Springer Nature told Research Professional News that it expects half of the research papers it publishes to be open access by the end of 2024. It said it has found that transformative agreements with research organisations, covering open-access publication in multiple journals, are the “most effective way of transitioning to open access at scale, delivering three times more open-access growth than author choice publishing in our hybrid and transformative journals”.

“This in turn powers an increase in visibility for the final published version which researchers want to read and build on,” it added. “Our agreement in the UK has seen usage increase tenfold since 2015, whilst in the US our 2021 agreement with [the University of California] has seen downloads increase 180 per cent in a single year.”

Elsevier said that almost all of its 2,800 journals offer open-access publishing, that it has over 750 fully open-access journals and that it has transformative agreements with over 2,000 institutions.

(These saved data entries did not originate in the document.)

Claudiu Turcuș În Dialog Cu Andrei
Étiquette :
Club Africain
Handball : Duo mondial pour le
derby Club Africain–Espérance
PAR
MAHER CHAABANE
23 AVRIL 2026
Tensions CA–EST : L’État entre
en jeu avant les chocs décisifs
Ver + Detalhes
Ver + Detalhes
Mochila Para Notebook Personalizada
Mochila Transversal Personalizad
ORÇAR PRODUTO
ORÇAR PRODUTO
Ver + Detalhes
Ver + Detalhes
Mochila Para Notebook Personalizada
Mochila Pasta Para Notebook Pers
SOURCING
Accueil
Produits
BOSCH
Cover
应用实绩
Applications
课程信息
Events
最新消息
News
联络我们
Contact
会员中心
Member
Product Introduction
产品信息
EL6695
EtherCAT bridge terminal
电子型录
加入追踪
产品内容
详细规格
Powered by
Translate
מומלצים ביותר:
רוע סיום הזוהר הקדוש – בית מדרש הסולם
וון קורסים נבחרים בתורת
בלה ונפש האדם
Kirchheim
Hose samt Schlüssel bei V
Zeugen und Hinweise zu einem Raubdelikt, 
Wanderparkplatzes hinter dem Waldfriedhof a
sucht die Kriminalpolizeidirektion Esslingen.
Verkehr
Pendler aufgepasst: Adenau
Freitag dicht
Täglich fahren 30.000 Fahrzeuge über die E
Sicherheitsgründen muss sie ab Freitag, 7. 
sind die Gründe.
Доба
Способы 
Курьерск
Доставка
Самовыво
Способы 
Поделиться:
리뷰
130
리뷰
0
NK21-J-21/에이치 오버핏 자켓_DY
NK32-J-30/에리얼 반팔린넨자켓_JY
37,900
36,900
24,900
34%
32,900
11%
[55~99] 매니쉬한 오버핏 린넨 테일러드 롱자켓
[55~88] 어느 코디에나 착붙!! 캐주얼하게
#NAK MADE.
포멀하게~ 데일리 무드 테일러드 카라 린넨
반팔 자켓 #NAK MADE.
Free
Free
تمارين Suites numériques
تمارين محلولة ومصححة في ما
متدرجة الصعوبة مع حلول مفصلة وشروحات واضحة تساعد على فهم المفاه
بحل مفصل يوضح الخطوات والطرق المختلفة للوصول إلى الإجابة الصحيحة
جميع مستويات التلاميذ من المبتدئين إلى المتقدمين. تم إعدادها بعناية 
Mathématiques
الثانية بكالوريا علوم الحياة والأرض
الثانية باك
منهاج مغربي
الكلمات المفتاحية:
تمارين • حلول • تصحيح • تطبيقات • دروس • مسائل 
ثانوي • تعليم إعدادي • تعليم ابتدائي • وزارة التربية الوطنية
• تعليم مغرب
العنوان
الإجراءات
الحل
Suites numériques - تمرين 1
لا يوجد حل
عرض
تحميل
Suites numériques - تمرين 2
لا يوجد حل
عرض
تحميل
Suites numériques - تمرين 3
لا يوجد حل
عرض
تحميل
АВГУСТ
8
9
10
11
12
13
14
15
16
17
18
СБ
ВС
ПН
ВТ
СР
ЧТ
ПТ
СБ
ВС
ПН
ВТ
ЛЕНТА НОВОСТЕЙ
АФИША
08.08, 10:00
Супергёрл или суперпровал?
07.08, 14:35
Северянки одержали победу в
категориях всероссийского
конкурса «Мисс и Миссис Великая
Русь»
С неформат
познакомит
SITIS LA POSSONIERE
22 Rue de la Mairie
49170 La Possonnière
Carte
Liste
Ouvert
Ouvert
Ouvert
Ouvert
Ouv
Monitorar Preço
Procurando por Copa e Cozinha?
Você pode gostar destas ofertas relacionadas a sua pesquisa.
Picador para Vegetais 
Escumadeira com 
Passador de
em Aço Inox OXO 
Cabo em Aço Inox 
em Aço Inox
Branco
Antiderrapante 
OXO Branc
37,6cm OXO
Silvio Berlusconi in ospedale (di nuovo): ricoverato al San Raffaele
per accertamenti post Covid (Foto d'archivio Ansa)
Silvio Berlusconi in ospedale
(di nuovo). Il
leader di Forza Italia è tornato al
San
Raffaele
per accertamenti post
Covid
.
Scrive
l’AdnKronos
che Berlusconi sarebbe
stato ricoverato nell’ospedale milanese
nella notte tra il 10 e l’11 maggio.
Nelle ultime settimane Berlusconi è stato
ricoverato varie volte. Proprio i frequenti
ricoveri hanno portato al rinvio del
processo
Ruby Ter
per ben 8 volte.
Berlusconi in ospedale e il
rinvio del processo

It said that in 2022 it published over 150,000 open-access articles, for an annual growth rate of over 26 per cent.

“We provide openly and transparently key information about our processes, pricing, editorial policies and many other metrics of importance to our communities. And we continue to provide more information every year,” it added.

“We are pleased that 61 of our journals in the programme grew their open access content by more than 5 per cent, meeting the criteria set by Coalition S. A further six journals had sufficient support from their communities to flip to become fully…open access journals. We believe this demonstrates our commitment to work with institutions and authors to support open access.

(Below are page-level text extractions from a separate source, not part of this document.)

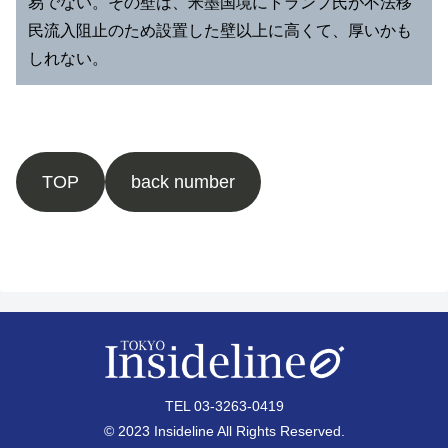
易でない。その壁は、米墨国境にトランプ氏が不法移
民流入阻止のため設置した壁以上に高くて、厚いかも
しれない。
TOP
back number
TEL 03-3263-0419
© 2023 Insideline All Rights Reserved.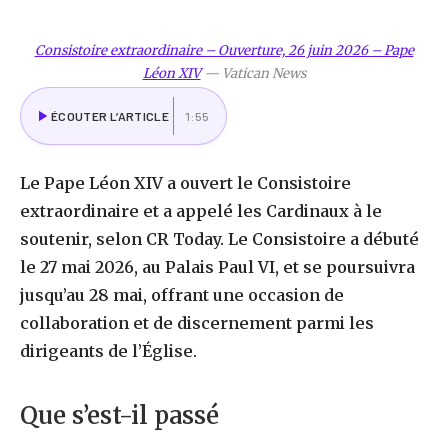
Consistoire extraordinaire – Ouverture, 26 juin 2026 – Pape
Léon XIV
—
Vatican News
ÉCOUTER L’ARTICLE
1:55
Le Pape Léon XIV a ouvert le Consistoire
extraordinaire et a appelé les Cardinaux à le
soutenir, selon CR Today. Le Consistoire a débuté
le 27 mai 2026, au Palais Paul VI, et se poursuivra
jusqu’au 28 mai, offrant une occasion de
collaboration et de discernement parmi les
dirigeants de l’Église.
Que s’est-il passé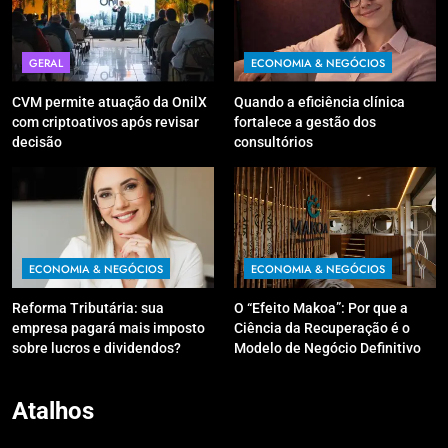
GERAL
ECONOMIA & NEGÓCIOS
CVM permite atuação da OnilX
Quando a eficiência clínica
com criptoativos após revisar
fortalece a gestão dos
decisão
consultórios
ECONOMIA & NEGÓCIOS
ECONOMIA & NEGÓCIOS
Reforma Tributária: sua
O “Efeito Makoa”: Por que a
empresa pagará mais imposto
Ciência da Recuperação é o
sobre lucros e dividendos?
Modelo de Negócio Definitivo
para Investir em 2026
Atalhos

“For other journals, however, there has simply not been sufficient funding nor appetite from the community to grow open access at the high rates demanded by Coalition S despite our clear offer of open-access publishing option to every author. We are disappointed that Coalition S has chosen to remove this source of funding…Our experience is that restricting funding for [certain forms of] open access makes it harder for authors to publish open access and will slow down progress towards a more open future.”

ACS said that the subscription prices of its hybrid journals are affected only by changes in subscription content. “Open-access articles are not considered when setting the subscription price, nor are article publishing charges affected by non-open access articles,” it said.

Funding to be phased out

Coalition S said that 1 per cent of the journals in the transformative programme had flipped to full open access, 30 per cent had met their targets and would remain in the programme, and 1 per cent were removed for reasons unrelated to their performance, such as because they had changed publisher.

Seven of 16 participating publishers met the targets for all of their journals, and Kiley said that society publishers seemed to be more successful in doing so than commercial publishers.

But he added: “The fact that so many titles were unable to meet their open-access growth targets suggests that for some publishers, the transition to full and immediate open access is unlikely to happen in a reasonable timeframe.”

This means that Coalition S chose well in planning to remove all support for transformative journals from the end of 2024, he added. Those journals that are being removed from the scheme for failing to meet their targets will not be eligible for funding from 1 January 2024.